Transform Variable Rotation Bug?

So I’ve made a simple plane to act as a wall in a randomly generated first person maze. The plane lines up with itself perfectly when manually placed in the world, but when using an instanced static mesh, there appear to be weird slits/gaps where you can see through the wall between planes. As stated previously, the maze is randomly generated, and rather large, so using an instanced static mesh is the only good option for performance. Here is the plane mesh below, as well as an image showing the problem.

The problem is not in my mesh or my blueprints. It appears that when you plug in rotators of 90, 180, 270, etc. into a make transform node, the rotation seems to change ever so slightly. This is shown in the printed text in the second screenshot. It appears to be a strange floating point rounding bug. (I call it a bug because discrete values like 90 and such really should not have weird rounding going on.)

A couple other things to note:

This “rounding” does not occur when using rotators. Unfortunately, since I’m using instanced static meshes, I don’t have the option to set only rotation (all instanced static mesh nodes only take in transform).

I could work around this by modeling/importing 4 separate wall meshes for each cardinal direction. That way, I wouldn’t have to deal with rotating any of them, and could keep the rotation values at 0.0 (which works fine). I don’t like this workaround, as I plan to make multiple wall/floor types, and having to make 4 times as many models does not seem like a viable solution. (This workaround also causes a performance hit)

Does anyone know if I can get instanced static meshes to have perfect rotations of 90 degrees? I’m using 4.25 in this project. If you’d like to try to reproduce the error, simply print out transform values and change the yaw rotations to be discrete numbers, as shown below. When you play the project, see if the rotation stays the same, or if there is weird floating point rounding going on.

343145-image-3.png

Thank you for your help!

Just for testing purposes, I tried spawning the walls in as components using transform (instead of using an instanced static mesh). The slits were no longer present. This means you are right, this does not appear to be an issue with the rotation.

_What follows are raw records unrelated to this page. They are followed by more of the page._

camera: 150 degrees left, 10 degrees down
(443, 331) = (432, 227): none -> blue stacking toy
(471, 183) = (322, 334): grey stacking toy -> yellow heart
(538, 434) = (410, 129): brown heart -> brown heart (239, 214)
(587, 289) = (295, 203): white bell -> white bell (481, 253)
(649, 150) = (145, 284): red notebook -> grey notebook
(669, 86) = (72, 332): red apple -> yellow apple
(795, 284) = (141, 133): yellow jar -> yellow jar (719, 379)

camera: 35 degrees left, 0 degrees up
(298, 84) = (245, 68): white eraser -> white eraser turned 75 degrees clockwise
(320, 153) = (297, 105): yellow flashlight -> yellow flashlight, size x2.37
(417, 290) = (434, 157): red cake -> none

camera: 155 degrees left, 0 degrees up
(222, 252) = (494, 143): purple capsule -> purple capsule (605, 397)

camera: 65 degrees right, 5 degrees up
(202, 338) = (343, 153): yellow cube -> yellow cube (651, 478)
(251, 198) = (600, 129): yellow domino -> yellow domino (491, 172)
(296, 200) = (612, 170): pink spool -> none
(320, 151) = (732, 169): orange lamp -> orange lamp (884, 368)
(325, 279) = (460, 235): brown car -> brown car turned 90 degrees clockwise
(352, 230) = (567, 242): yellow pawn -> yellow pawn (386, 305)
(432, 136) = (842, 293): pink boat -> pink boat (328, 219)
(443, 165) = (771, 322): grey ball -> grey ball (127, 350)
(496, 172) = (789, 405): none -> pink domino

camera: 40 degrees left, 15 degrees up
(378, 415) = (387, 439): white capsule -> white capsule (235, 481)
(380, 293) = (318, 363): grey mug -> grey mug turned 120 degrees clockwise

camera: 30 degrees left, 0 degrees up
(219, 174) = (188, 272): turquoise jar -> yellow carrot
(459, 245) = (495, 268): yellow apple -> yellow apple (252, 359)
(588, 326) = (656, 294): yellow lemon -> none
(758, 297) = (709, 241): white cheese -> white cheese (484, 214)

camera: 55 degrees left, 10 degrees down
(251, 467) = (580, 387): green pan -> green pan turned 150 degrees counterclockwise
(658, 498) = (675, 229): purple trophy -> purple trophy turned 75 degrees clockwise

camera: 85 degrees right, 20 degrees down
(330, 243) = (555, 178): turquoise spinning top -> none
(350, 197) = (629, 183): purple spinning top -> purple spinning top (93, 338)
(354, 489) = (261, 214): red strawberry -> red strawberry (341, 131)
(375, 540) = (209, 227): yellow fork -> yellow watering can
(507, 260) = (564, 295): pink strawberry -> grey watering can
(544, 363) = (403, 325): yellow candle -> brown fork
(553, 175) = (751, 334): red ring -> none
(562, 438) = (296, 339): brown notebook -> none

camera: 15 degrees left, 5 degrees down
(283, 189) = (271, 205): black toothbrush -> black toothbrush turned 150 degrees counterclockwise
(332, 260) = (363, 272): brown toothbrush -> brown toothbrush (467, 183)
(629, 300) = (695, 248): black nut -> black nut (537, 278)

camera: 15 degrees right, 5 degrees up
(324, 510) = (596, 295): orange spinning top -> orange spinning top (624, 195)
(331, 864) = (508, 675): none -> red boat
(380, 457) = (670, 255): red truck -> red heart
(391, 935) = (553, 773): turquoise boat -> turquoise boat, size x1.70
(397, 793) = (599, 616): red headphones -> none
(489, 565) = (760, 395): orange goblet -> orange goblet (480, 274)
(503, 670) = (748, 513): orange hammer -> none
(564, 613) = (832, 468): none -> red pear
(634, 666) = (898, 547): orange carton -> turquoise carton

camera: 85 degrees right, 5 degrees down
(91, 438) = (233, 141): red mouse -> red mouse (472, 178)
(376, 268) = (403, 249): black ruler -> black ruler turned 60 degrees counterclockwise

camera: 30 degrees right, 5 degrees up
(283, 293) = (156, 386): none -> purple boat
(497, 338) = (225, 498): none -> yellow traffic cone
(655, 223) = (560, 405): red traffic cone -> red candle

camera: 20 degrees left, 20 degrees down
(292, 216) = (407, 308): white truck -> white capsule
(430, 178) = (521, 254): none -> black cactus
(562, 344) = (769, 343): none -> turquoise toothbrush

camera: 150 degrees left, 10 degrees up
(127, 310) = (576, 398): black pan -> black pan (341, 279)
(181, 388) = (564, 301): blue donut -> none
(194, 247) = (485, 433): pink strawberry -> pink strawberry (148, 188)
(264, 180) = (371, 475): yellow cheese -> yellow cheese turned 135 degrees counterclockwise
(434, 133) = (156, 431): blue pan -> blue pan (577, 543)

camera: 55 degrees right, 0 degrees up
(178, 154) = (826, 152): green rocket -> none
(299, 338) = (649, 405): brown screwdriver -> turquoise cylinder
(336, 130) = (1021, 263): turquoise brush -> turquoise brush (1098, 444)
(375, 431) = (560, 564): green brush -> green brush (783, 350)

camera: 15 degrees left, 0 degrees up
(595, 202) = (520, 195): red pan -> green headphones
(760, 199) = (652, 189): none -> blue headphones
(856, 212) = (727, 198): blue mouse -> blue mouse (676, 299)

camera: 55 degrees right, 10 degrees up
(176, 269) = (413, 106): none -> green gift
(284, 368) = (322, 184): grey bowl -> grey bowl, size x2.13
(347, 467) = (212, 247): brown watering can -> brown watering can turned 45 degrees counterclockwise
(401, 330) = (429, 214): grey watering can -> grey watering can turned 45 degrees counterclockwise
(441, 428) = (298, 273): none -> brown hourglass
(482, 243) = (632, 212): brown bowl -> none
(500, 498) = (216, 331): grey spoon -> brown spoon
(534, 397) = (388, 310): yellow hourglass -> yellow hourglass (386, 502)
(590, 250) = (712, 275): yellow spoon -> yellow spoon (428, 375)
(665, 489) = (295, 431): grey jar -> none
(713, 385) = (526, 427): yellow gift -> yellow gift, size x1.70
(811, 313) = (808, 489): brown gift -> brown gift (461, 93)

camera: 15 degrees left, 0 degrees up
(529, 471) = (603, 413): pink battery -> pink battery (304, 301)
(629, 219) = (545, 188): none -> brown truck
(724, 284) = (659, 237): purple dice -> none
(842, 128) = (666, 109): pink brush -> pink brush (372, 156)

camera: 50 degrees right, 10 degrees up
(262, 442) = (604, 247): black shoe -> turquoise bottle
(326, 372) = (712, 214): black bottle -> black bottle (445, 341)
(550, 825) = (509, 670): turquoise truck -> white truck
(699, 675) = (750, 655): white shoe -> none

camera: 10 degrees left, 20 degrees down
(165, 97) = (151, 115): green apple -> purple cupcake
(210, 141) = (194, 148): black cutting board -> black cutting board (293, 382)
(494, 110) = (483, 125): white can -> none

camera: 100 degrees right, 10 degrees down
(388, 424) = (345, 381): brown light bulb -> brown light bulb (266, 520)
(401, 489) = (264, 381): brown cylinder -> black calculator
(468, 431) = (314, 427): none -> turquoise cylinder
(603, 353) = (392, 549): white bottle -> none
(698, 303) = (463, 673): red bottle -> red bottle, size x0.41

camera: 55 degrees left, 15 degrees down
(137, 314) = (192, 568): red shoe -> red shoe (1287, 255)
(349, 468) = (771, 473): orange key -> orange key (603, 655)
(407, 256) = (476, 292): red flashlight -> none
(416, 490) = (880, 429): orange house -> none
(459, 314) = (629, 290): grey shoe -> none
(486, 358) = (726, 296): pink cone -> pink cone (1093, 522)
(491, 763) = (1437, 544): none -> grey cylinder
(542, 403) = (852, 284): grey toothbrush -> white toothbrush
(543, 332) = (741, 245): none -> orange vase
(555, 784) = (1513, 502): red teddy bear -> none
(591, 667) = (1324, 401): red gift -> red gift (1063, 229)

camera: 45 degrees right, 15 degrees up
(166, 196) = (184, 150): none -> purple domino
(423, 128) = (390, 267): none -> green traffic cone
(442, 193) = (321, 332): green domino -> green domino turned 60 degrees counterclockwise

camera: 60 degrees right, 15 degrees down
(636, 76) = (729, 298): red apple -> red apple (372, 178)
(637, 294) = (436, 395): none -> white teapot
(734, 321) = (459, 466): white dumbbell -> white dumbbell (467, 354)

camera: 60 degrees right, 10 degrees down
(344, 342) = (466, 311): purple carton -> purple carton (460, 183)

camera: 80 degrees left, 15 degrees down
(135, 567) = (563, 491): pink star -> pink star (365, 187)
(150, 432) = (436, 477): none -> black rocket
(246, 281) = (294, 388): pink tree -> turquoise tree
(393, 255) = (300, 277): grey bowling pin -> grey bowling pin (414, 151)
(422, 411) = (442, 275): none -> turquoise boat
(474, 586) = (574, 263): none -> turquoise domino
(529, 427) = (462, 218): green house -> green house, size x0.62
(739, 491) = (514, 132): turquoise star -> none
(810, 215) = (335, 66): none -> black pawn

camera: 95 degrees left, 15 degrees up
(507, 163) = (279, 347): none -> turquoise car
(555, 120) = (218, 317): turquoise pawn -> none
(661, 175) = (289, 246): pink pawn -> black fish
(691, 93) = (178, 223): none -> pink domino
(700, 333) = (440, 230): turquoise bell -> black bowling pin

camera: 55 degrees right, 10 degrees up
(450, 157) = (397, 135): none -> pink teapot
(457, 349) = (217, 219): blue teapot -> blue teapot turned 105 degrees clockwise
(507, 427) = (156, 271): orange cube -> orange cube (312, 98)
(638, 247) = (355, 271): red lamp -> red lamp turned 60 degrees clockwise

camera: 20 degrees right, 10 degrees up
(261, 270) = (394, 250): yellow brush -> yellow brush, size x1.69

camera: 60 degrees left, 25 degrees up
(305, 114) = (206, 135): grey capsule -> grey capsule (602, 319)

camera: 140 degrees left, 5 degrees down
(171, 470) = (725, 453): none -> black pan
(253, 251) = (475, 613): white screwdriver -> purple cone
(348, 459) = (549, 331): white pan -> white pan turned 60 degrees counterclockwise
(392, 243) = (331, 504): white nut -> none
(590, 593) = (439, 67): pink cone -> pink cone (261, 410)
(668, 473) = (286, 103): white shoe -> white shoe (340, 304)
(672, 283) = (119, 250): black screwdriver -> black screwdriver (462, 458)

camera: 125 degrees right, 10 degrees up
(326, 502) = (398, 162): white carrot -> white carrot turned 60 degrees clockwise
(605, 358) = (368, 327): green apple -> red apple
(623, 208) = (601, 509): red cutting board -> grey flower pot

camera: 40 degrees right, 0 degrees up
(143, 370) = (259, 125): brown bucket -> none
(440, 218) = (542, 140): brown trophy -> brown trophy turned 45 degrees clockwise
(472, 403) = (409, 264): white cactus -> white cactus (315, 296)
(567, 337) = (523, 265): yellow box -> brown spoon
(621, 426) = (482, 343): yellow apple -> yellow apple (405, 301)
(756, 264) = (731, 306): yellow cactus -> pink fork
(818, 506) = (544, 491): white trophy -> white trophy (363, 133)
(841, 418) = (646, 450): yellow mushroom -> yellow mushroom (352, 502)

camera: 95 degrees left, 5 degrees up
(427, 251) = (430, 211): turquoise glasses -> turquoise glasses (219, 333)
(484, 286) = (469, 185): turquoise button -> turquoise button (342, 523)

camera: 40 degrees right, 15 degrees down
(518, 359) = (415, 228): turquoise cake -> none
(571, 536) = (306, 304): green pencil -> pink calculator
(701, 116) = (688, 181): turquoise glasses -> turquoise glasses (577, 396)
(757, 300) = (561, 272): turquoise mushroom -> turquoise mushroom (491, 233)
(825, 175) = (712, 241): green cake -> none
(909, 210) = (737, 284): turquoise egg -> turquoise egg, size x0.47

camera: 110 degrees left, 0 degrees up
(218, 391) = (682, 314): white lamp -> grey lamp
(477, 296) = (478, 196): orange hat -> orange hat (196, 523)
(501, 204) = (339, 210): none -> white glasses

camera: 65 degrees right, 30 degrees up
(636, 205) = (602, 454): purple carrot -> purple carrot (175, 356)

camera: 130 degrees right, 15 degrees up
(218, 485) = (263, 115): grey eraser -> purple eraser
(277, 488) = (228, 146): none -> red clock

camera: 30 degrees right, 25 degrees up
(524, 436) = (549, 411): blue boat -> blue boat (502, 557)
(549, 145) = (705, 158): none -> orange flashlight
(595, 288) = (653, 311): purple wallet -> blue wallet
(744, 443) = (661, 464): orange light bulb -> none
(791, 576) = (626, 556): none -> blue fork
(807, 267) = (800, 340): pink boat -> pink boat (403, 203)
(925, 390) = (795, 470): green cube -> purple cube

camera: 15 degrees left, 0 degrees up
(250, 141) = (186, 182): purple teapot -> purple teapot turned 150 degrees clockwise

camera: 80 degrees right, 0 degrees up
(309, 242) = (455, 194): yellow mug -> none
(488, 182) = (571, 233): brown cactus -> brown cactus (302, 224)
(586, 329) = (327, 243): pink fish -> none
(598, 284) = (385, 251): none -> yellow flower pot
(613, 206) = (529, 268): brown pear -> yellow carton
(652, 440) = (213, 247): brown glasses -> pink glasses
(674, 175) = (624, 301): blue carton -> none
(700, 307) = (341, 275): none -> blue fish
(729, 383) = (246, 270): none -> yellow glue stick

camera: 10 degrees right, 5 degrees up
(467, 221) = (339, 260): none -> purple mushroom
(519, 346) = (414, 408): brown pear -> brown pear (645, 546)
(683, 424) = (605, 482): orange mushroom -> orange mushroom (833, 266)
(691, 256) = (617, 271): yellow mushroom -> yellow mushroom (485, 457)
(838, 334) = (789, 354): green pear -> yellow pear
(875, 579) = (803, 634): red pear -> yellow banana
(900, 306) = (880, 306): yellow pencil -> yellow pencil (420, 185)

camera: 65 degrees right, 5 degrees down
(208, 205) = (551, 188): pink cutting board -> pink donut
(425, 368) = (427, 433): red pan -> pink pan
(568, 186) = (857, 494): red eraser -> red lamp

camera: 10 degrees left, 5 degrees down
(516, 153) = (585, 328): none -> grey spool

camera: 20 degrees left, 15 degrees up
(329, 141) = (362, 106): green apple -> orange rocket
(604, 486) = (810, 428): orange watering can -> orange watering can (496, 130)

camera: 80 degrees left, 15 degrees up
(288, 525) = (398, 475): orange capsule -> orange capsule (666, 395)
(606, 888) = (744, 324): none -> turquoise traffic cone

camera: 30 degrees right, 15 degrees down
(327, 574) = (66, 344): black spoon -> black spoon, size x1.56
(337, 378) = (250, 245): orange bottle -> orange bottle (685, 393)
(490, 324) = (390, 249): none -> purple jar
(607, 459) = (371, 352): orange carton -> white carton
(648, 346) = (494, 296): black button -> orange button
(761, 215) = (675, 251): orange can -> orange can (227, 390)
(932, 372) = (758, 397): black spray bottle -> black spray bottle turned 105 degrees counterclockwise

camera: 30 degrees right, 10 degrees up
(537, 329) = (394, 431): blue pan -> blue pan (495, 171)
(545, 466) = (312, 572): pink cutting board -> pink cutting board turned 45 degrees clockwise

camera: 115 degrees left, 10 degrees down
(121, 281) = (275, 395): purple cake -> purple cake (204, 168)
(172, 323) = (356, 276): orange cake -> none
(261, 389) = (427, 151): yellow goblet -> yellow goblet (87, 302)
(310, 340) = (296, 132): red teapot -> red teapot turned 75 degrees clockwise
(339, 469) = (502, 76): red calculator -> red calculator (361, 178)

I’m not sure the issue would be with the lighting or any external source, since swapping the instanced static mesh for individual components seems to fix the issue. Perhaps it is a bug with instanced static meshes? I did find another thread that suggests there is some scaling bug with instanced static meshes.

Okay, I’ve tested scaling up the instanced static meshes that have been rotated (according to that forum, instanced static meshes that were rotated were scaled down ever so slightly).

And as we can see, there are no longer any gaps in the walls.

It looks like setting the scale of instanced static meshes that have been rotated to 1.000001 undoes the slight shrinkage. The models aren’t “too big” either, as there is no visible clipping of planes along the corner in the screenshot.
I’ll go ahead and mark this as the solution.

The difference in rotation you see printed on the screen comes from the internal conversion of FQuat to FRotator. The conversion most likely doesn’t happen when you set the rotation of your meshes and even if it did a 0.000015 wouldn’t make any difference, the engine will only consider rotations in the first decimal places because anything else is imperceptible even on very high resolution monitors. I don’t know where your problem comes from (probably a lighting issue) but I am sure it doesn’t come from the rotation of your mesh.